The name Jeff Probst is synonymous with “Survivor”. The 60-year-old has hosted the show since its inception in 2000. Over the years, the popular reality show has garnered a cult following of dedicated superfans who live and breathe “Survivor.” However, longtime fans have recently criticized the show for becoming too “too complicated” and even accused Probst of ruining the game.
Probst spoke about the show’s legacy and why it needed an overhaul in a June 2022 interview with The Wrap.
In a promo for Survivor 41, Probst announced that Season 41 would mark the beginning of a new era, referred to Survivor 41 as “Survivor 2.0” and called it a “brand new game”.
Seasons 41 and 42 introduced a number of new twists and perks to shake up the game.
Speaking about his controversial decision to restructure the show, Probst told The Wrap he believes in taking risks.
“We knew well in advance that our 40th season would be the end of an era in terms of how we play the game and produce the show,” he said. “I think CBS was probably a little concerned about why we’d dramatically change something that still got a good rating and fans were still having fun, but we’ve always believed in taking risks and trying new things, and CBS gave us permission to fail.”
“If you’re comfortable with the risk of failure, it opens up a lot of possibilities,” he continued.
Probst said he wanted the Survivor production team to stay inspired and have the opportunity to explore new ideas.
“Keeping things fresh for your team of storytellers is important,” he told the outlet. “You need to stay inspired too! So we’re extending that same permission to fail into the editing suites, where our teams know they can try new ideas in terms of scene structure, play with time, or use high-speed footage in places you might not expect. We extended the same permission-to-fail philosophy to our filming of the show as well.”
In the interview, Probst also addressed criticism from fans that the twists went “too far”.
“There’s always a risk of going too far,” he said. “It’s a real risk. And the scary part is that once you’ve done it, you can’t change it. So, again, it’s about being comfortable with the risk of a massive failure. We knew we would make it big. And we expected that fans and players might think it was a bit too far. But we wanted players to reconsider everything they thought they knew about Survivor. All.”

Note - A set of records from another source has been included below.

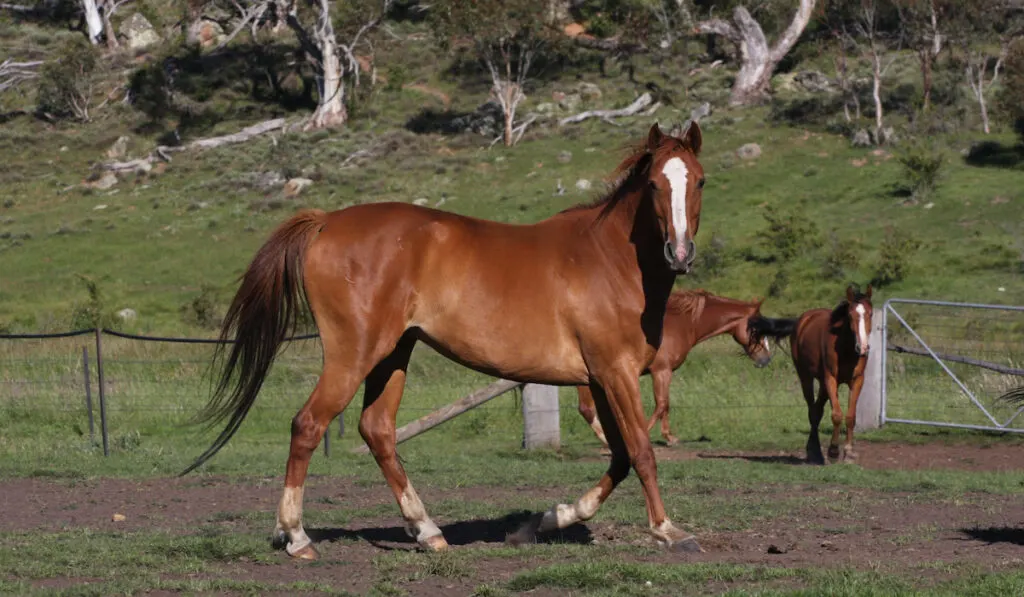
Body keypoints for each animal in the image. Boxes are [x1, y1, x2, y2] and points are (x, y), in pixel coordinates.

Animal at [184, 122, 708, 561]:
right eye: (654, 184)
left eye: (699, 181)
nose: (680, 254)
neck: (608, 260)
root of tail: (327, 221)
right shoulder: (615, 373)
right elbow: (641, 451)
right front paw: (668, 530)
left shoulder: (599, 379)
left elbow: (619, 456)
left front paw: (547, 520)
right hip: (353, 355)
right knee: (308, 425)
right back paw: (296, 537)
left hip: (393, 355)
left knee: (377, 430)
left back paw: (427, 530)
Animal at [581, 288, 794, 448]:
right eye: (757, 330)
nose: (766, 359)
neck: (679, 325)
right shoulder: (661, 372)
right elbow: (661, 404)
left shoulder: (665, 373)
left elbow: (666, 404)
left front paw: (669, 437)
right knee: (587, 409)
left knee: (586, 409)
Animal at [790, 286, 872, 466]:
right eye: (850, 315)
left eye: (870, 314)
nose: (862, 347)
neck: (846, 349)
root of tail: (805, 319)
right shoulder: (831, 379)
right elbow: (836, 415)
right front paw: (833, 451)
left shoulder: (857, 381)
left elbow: (850, 416)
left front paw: (848, 453)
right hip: (806, 377)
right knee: (813, 411)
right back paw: (815, 452)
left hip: (822, 384)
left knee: (817, 410)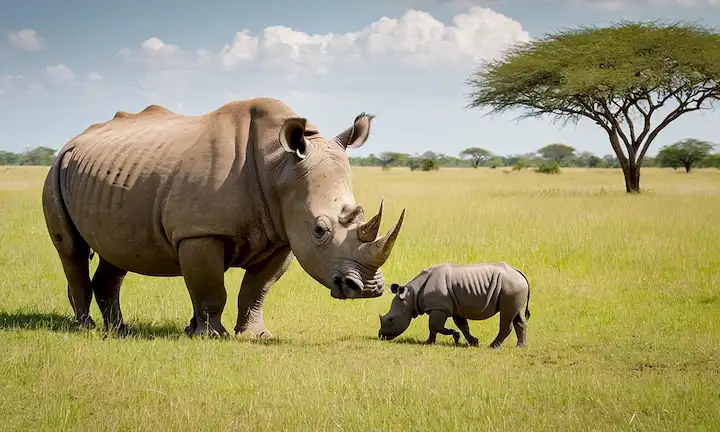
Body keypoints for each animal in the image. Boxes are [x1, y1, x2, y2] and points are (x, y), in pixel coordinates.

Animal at [41, 97, 406, 339]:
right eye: (319, 229)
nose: (367, 288)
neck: (279, 167)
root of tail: (74, 140)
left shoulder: (283, 236)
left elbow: (257, 290)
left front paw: (255, 336)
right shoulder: (200, 232)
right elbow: (211, 287)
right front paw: (210, 335)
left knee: (115, 253)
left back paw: (120, 330)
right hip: (56, 169)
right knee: (71, 249)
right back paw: (86, 329)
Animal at [378, 263, 531, 348]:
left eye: (390, 320)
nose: (381, 335)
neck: (411, 296)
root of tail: (519, 273)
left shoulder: (439, 308)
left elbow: (434, 326)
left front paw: (432, 341)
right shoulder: (455, 307)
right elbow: (463, 325)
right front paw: (473, 342)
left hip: (511, 286)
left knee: (506, 316)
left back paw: (493, 347)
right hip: (514, 287)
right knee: (517, 315)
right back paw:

After 42 seasons, “Survivor” is still doing well. The TV phenomenon has continued to capture viewers’ attention, establishing itself as one of the most successful reality shows in history.
In December 2021, Variety ranked “Survivor” as the best reality show of all time.
Recently, “Survivor” came in second on Esquire’s “32 Best Reality Shows of All Time” list, published in April 2022.
The New York Times interviewed Probst about the show’s success in 2015.
Probst credited the show’s historic run to its loyal audience.
“I’m not going to lie and say I wouldn’t love it if more people started watching ‘Survivor,’ but I’m failing to attract a new viewer,” he told the publication. “I’m doing it for the people who kept us in the air.”
“We have this amazing format that we never stray too far from,” he continued. “We create the scenario, and that’s made up. You’re not really shipwrecked. But beyond that, it’s her story.”